─── Input data

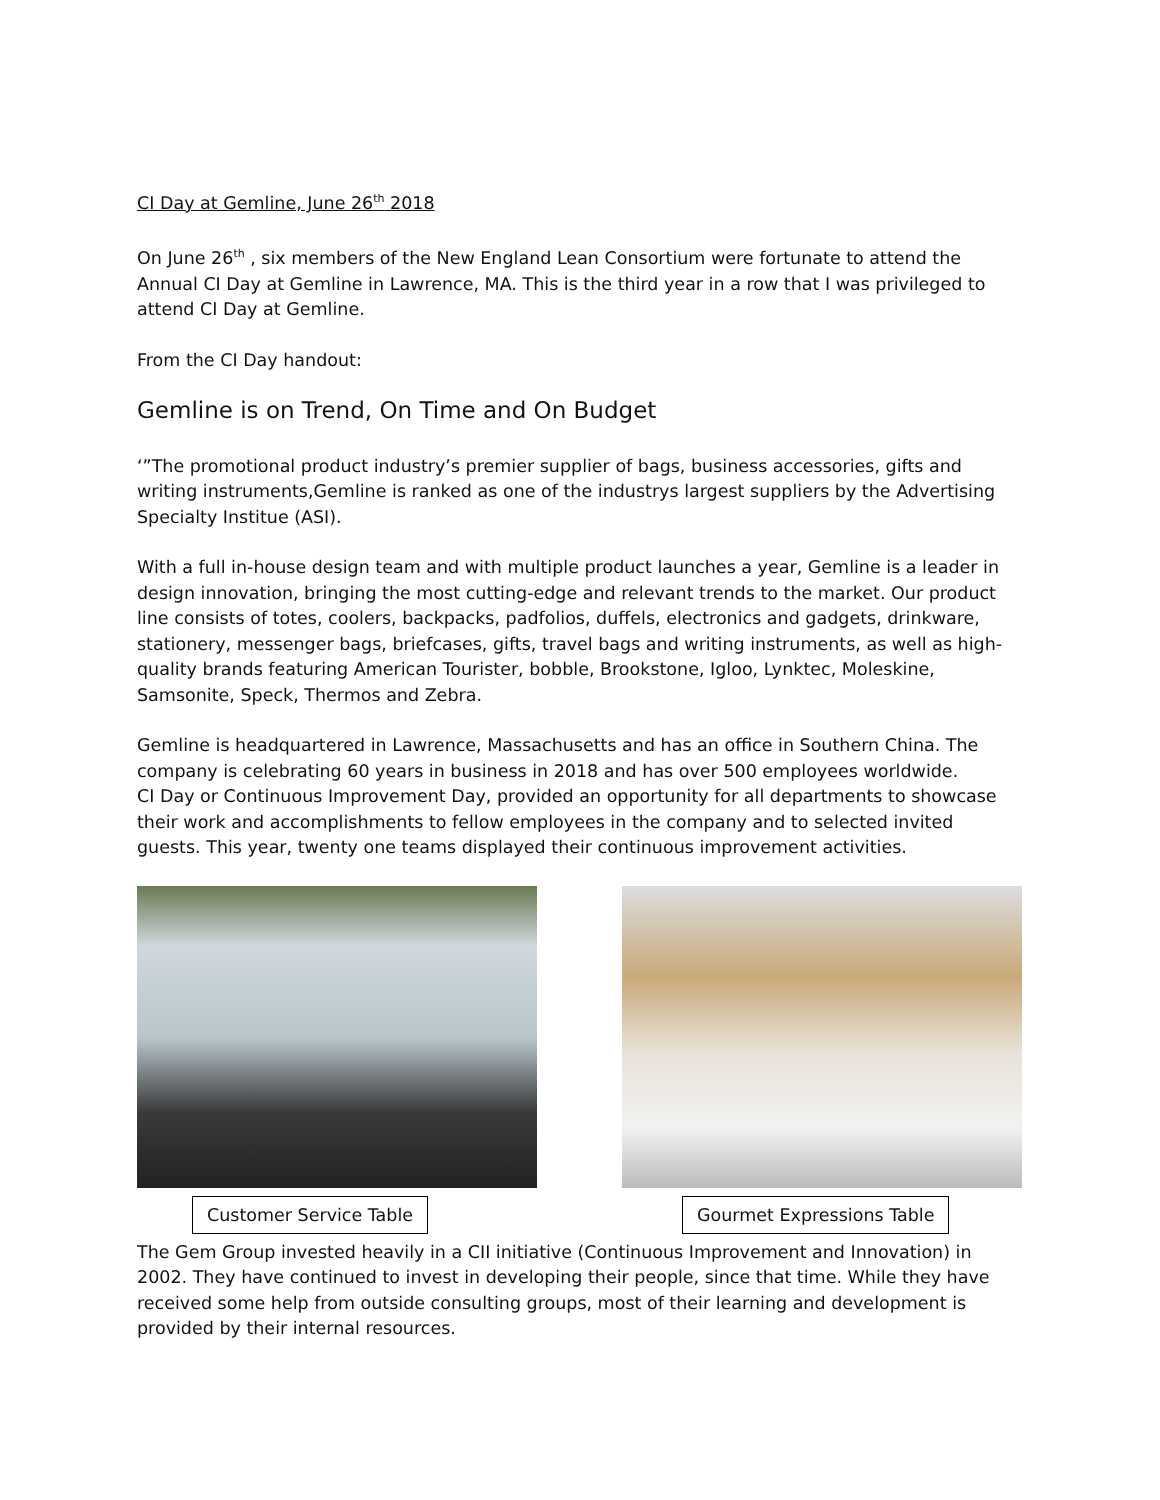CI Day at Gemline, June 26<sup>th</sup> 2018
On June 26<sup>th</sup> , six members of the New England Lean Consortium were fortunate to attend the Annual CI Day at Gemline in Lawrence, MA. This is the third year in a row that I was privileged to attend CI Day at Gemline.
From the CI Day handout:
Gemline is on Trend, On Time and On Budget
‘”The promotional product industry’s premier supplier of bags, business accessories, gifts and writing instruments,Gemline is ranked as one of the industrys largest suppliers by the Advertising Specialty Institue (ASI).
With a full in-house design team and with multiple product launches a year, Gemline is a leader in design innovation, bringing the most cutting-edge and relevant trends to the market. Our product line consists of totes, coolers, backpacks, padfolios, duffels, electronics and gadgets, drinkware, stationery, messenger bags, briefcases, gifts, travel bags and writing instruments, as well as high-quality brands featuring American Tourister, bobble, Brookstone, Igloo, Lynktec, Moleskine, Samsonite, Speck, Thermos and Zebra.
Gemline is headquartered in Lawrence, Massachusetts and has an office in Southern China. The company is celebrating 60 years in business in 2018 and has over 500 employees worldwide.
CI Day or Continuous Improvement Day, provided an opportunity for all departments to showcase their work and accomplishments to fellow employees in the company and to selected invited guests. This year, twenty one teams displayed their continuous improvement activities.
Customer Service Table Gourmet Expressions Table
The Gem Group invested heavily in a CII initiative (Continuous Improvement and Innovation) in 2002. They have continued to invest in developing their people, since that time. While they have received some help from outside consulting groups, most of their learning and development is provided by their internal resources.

──────

> [Assignment]
Return exactly the lines above from the line that has "CI Day or Continuous" through the line that has "Customer Service Table", inclusive, and nothing else.

> [Answer below]
CI Day or Continuous Improvement Day, provided an opportunity for all departments to showcase their work and accomplishments to fellow employees in the company and to selected invited guests. This year, twenty one teams displayed their continuous improvement activities.
Customer Service Table Gourmet Expressions Table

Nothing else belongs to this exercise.